Na viagem para Fukushima, pudemos apreciar, no percurso
entre Quito e Tóquio, o grande vulcão extinto, o Fujiyama, que se ergue
imponente, destacando-se, inconfundível, de entre os outros montes,
«piramidal com a sua cabeleira de neve» (usando a expressão de Wenceslau
de Moraes). Fukushima é a prefeitura que nos foi destinada para
visitarmos durante seis dias. Situa-se a cerca de 200 km a norte de
Tóquio, abrangendo uma área de perto de 14000 km2, onde vivem cerca de 2
milhões de pessoas.
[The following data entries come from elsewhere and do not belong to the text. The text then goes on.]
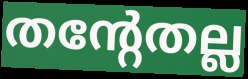
തന്റേതല്ല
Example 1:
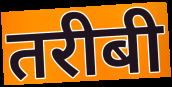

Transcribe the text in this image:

तरीबी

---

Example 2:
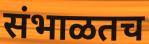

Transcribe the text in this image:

संभाळतच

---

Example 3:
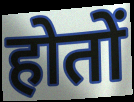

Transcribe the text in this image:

होतों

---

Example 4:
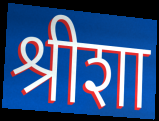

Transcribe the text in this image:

श्रीशा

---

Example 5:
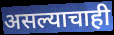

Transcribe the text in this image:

असल्याचाही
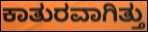
ಕಾತುರವಾಗಿತ್ತು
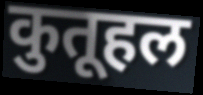
कुतूहल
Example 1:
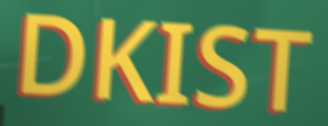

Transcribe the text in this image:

DKIST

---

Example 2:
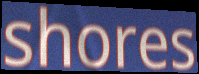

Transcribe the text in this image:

shores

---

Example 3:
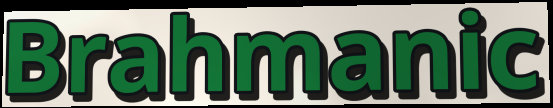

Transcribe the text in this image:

Brahmanic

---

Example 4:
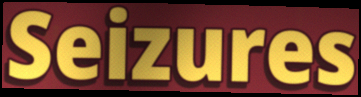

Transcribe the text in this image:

Seizures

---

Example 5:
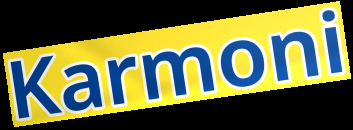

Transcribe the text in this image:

Karmoni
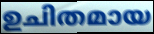
ഉചിതമായ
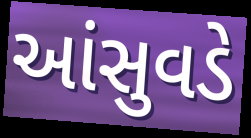
આંસુવડે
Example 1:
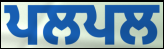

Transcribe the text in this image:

ਪਲਪਲ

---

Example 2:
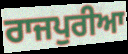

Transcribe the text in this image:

ਰਾਜਪੁਰੀਆ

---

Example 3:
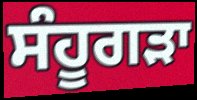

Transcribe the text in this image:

ਸੰਹੂਗੜਾ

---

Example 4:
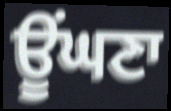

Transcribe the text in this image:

ਊਂਘਣਾ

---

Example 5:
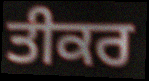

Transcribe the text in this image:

ਤੀਕਰ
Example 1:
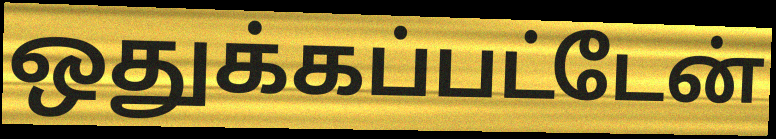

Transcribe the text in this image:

ஒதுக்கப்பட்டேன்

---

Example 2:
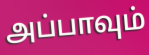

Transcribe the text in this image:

அப்பாவும்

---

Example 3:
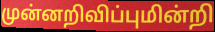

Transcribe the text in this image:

முன்னறிவிப்புமின்றி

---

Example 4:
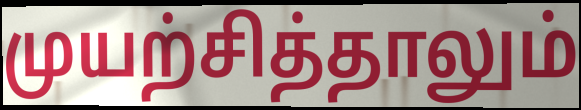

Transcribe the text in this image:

முயற்சித்தாலும்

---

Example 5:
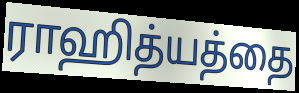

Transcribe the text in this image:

ராஹித்யத்தை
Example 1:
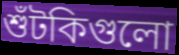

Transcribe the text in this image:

শুঁটকিগুলো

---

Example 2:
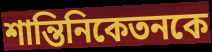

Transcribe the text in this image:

শান্তিনিকেতনকে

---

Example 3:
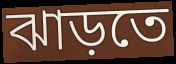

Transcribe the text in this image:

ঝাড়তে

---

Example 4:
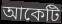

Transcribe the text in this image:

আকেটি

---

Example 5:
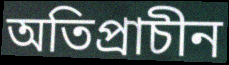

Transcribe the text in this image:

অতিপ্রাচীন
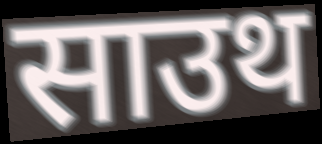
साउथ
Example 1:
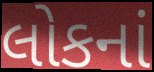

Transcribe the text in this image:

લોકનાં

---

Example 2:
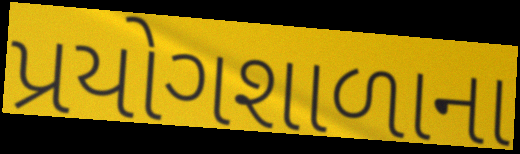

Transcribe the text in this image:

પ્રયોગશાળાના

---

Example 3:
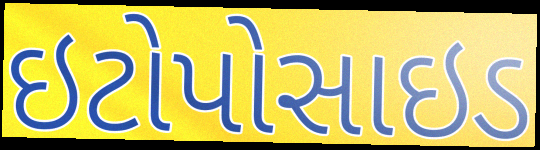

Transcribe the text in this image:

ઇટોપોસાઇડ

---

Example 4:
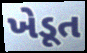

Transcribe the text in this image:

ખેડૂત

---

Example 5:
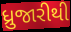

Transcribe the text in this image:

ધ્રુજારીથી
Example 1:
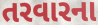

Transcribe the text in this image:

તરવારના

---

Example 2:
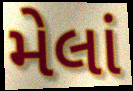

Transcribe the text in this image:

મેલાં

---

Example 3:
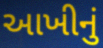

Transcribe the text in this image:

આખીનું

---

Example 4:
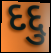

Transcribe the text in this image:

É uma região montanhosa, por isso mais fria que a
zona de Tóquio. Inclui várias localidades, entre elas a cidade de
Fukushima.
Aqui houve lugar para várias visitas a monumentos e
museus e a um local de artigos de laca, interessantes e dignos de
registo. Mas quero sobretudo destacar as visitas às escolas – uma escola
primária, uma escola secundária inferior e uma escola secundária
superior – assim como a estadia numa família japonesa, durante um dia e
uma noite, além da estadia numa estalagem tipicamente japonesa –
Matsushimakaku.
Foi aqui que pudemos observar a vida social e familiar
japonesa e apreciar, embora um pouco superficialmente, o sistema
educativo japonês. Recordo os rostos alegres das crianças primária de
Aizu-Wakamazu, o almoço que elas compartilharam connosco na sua sala de
aula e as melodias que nos cantaram. Recordo também o acolhimento algo
tímido dos alunos das escolas secundárias, a alegria súbita manifestada
perante as pequenas lembranças dos nossos países, que fomos
distribuindo, as perguntas que nos colocaram os mais velhos, a conversa
que se seguiu entre eles e nós.
Em Fukushima houve também lugar a formalismos e
cerimónias de recepção preenchidas com vários discursos, tanto por parte
das entidades japonesas, como por parte dos representantes do nosso
grupo. No penúltimo dia foi-nos oferecido um banquete pelo departamento
da educação da prefeitura, no qual participaram algumas das famílias que
nos iriam acolher no dia seguinte.
Foi uma oportunidade única a estadia na família. É apenas
quando se tem contacto com um povo de diferente cultura que se pode
realmente apreciar, não só as nossa diferenças, mas também as nossas
semelhanças.
OIs japoneses sofreram já um processo de ocidentalização
que os aproxima dos nossos hábitos e costumes, mas guardam ainda intacta
boa parte da sua cultura e mentalidade.
Na realidade foi-me dado participar na cerimónia do chá
(embora de uma forma aligeirada, a que presidiu a dona da casa, a
senhora Sumiko Funayama. O jantar que me foi oferecido era genuinamente
japonês, incluindo, além do já referido Sushi, outras especialidades
como a Tempura (que, segundo fui informada, é de origem portuguesa),
sempre acompanhadas de molhos diversos, do habitual chá verde e de saké
aquecido.
Faz parte da etiqueta tomar banho antes de deitar. O
banho japonês consta de um determinado ritual que nos foi dado a
conhecer antecipadamente e que pudemos apreciar nas relaxantes águas
quentes termais da estalagem.
A casa, onde não faltava a tecnologia japonesa, era
tradicional, com portas de correr e o chão recoberto de Tatami (esteira
debruada a fita de seda) que só é pisado com os pés descalços. As
traseiras eram enfeitadas com um bonito jardim. Para dar uma ideia da
importância do jardim e do seu aspecto, vou transcrever uma passagem de
Wenceslau de Moraes, em “Traços do Extremo Oriente", que julgo
ainda adaptada à actualidade: «O japonês adora o cenário campestre; não
podendo tê-lo sempre em frente dos olhos, em casa, na oficina, imaginou
um cenário reduzido (...) de rochedozinhos anões, que põe no jardim
(...); e adapta a estas miniaturas, com particular maestria, os seus
delicados arbustos. dando-lhes feitios graciosos (...), abraçando-os a
pedaços de granito, vestindo-os de musgos.»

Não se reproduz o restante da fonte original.